_Given exercise 1:_
Reproduce word for word the passage of the post on Opendoor's purchase of Open Listings that begins with the words "Convergence is Inevitable" and ends with "happens with automobiles.".
_Given exercise 2:_
Pick up the post about Opendoor buying Open Listings where it stops, and write the next few paragraphs in the same voice.

On the Opendoor Acquisition of Open Listings

Just thought I’d drop a brief (well, for me) note here about Opendoor’s acquisition of Open Listings, in between preparing for hurricane Florence…. Inman News has the story:

Flush with hundreds of millions in venture funding, the fast-growing home-buying and selling startup Opendoor is making its first acquisition: Open Listings, a discount brokerage with a team of salaried in-house real estate agents that offers homebuyers a 50 percent rebate on a buyer’s agent’s commission. Neither of the private companies disclosed the purchase price.

“By integrating Open Listings with Opendoor’s mortgage, title and home services, the company will make it as easy to buy, sell or trade-in a home as it is to hail a ride, book a flight, or shop online,” Opendoor said in a press release announcing the deal.

The deal is potentially as significant to the wider real estate industry as Zillow’s $3.5 billion purchase of rival listings portal Trulia in 2014 — if not more so.

This is big news, yes, but uh… let’s slow down there a touch, sparky. This deal is important, yes, but it isn’t anywhere close to as significant as Zillow’s acquisition of Trulia in 2014.

Subscribers to The Red Dot should read this post as an add-on to all of the things I covered in the August and September issues. This is House Opendoor making a big play to be The Platform, but it reveals weakness rather than strength. Plus, this move serves as further validation of the idea of convergence.

Let’s get into it.

Convergence is Inevitable

In the August edition of The Red Dot, The Truth About iBuyers, I wrote:

I believe that all iBuyer models will eventually converge to the same place and end up with roughly the same business model.

The reason is the importance of Closing the Loop for the consumer.

The most striking thing about the iBuyer phenomenon is that there are thousands of people who are effectively willing to pay thousands of dollars in order to skip even half of the pain, inconvenience and delay of the traditional real estate process.

Remove all of the pain, inconvenience and delay, and the total addressable market might not be 5% or even 10%. It might be the vast majority of consumers as happens with automobiles.

_Provided data:_
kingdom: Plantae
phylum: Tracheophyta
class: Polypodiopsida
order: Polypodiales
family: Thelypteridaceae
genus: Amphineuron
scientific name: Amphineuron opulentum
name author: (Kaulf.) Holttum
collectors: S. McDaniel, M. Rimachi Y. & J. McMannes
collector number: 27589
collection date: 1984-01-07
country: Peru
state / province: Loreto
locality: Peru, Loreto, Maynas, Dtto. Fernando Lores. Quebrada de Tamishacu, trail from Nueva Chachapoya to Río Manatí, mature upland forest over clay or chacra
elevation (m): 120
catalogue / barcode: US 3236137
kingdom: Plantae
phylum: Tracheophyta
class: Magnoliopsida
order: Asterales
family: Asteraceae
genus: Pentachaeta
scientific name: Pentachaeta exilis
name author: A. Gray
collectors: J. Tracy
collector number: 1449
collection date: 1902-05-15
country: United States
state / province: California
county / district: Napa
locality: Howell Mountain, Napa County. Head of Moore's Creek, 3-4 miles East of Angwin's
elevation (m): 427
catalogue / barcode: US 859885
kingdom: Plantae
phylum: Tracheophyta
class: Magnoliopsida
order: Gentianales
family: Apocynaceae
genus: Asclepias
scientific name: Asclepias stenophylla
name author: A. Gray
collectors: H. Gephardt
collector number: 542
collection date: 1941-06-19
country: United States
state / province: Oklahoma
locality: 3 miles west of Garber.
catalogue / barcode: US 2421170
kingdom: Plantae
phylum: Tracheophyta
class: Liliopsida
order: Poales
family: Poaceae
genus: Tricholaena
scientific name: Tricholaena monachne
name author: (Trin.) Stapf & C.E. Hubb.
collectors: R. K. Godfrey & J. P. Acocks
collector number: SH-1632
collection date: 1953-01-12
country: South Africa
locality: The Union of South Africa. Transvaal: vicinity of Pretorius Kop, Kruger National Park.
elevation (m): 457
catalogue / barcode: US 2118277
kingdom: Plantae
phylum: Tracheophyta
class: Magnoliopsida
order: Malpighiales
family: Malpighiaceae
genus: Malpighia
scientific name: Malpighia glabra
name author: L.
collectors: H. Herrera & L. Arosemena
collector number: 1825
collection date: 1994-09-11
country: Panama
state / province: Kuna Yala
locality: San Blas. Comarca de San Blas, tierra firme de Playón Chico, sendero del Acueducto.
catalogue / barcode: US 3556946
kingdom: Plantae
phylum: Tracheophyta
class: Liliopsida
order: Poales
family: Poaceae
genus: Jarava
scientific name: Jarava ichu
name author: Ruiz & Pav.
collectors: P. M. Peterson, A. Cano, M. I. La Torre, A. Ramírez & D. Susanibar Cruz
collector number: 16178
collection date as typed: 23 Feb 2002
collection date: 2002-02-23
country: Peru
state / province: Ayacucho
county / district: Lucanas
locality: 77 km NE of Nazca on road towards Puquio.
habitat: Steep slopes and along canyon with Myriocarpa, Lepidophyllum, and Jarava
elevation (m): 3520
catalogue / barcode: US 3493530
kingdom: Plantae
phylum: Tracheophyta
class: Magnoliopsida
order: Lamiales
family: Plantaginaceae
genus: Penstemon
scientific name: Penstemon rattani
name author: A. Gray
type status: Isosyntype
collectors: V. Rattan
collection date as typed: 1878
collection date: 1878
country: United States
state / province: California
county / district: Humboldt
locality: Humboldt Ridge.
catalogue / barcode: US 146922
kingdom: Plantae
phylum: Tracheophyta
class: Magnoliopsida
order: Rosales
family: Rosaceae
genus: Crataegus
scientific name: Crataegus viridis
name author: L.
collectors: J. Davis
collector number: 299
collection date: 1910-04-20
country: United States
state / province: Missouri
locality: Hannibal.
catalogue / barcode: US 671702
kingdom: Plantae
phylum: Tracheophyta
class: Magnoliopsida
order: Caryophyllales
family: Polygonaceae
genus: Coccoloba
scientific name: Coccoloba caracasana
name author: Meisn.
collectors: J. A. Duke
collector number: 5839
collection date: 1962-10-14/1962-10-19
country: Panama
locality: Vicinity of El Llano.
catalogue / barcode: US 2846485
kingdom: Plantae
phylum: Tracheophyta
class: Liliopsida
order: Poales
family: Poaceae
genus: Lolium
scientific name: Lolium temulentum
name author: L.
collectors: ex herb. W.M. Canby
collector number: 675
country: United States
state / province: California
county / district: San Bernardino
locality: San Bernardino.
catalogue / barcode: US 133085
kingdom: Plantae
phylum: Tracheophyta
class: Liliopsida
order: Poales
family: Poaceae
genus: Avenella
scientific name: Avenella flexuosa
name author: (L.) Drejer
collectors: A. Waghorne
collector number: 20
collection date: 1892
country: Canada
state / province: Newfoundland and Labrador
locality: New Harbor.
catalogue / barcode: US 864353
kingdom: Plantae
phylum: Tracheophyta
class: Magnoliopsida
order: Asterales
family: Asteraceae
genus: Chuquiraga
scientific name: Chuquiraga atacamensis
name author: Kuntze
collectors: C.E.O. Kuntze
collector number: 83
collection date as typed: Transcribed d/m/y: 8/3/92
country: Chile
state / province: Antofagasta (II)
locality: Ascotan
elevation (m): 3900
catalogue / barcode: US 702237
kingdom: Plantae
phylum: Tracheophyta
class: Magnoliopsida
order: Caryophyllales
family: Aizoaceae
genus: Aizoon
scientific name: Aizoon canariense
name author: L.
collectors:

_Final result 1:_
Convergence is Inevitable

In the August edition of The Red Dot, The Truth About iBuyers, I wrote:

I believe that all iBuyer models will eventually converge to the same place and end up with roughly the same business model.

The reason is the importance of Closing the Loop for the consumer.

The most striking thing about the iBuyer phenomenon is that there are thousands of people who are effectively willing to pay thousands of dollars in order to skip even half of the pain, inconvenience and delay of the traditional real estate process.

Remove all of the pain, inconvenience and delay, and the total addressable market might not be 5% or even 10%. It might be the vast majority of consumers as happens with automobiles.

_Final result 2:_
In that world, the counterparty to most real estate transactions is an institution: the iBuyer, who becomes a new intermediary between the ultimate parties.

In connection to this idea, Mike DelPrete, of Adventures in Real Estate Tech, is quoted in Inman:

Industry analyst Michael DelPrete says Opendoor’s new buy-side service “effectively closes the loop to the business model.”

“Closing the loop means each customer can remain in the Opendoor ecosystem, which can have a negative impact on market incumbents and traditional brokers that aren’t part of that ecosystem,” he added.

I look forward to his take on this.

But my point ultimately is that all companies that hope to remain relevant in the Game of Platforms have to figure out a way to Close the Loop for the consumer. They can do that through referrals. They can do that with their own agents. They can do that with managing leads effectively (as Zillow is trying to do). But they do have to figure out how to close the loop. So convergence is inevitable.

Opendoor acquiring a brokerage (even though it has always been a brokerage… of sorts…) is the least surprising thing in the world. I also don’t think it’s the last of Opendoor’s acquisition either… because….

Revealing Weakness?

In a weird way, the acquisition reveals Opendoor’s weakness in the Game of Platforms. This is not something that Eric Wu and team are going to tolerate for too long.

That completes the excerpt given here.